Document layout detection data

——————————

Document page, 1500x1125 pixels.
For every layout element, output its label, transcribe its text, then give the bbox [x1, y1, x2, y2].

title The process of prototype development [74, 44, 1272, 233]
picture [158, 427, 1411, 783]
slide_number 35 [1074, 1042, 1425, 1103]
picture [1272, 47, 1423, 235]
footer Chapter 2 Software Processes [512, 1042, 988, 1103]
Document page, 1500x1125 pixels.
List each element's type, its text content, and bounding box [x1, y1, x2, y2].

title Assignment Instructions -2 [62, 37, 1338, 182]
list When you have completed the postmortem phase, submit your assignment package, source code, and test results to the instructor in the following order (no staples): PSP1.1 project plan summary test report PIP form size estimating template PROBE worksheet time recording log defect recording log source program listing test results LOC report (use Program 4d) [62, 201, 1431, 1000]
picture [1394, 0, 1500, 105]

——————————

- [Work required]
Write each line above out exactly.

- [Exercise result]
Document page, 1500x1125 pixels.
For every layout element, output its label, transcribe its text, then give the bbox [x1, y1, x2, y2].

title The process of prototype development [74, 44, 1272, 233]
picture [158, 427, 1411, 783]
slide_number 35 [1074, 1042, 1425, 1103]
picture [1272, 47, 1423, 235]
footer Chapter 2 Software Processes [512, 1042, 988, 1103]
Document page, 1500x1125 pixels.
List each element's type, its text content, and bounding box [x1, y1, x2, y2].

title Assignment Instructions -2 [62, 37, 1338, 182]
list When you have completed the postmortem phase, submit your assignment package, source code, and test results to the instructor in the following order (no staples): PSP1.1 project plan summary test report PIP form size estimating template PROBE worksheet time recording log defect recording log source program listing test results LOC report (use Program 4d) [62, 201, 1431, 1000]
picture [1394, 0, 1500, 105]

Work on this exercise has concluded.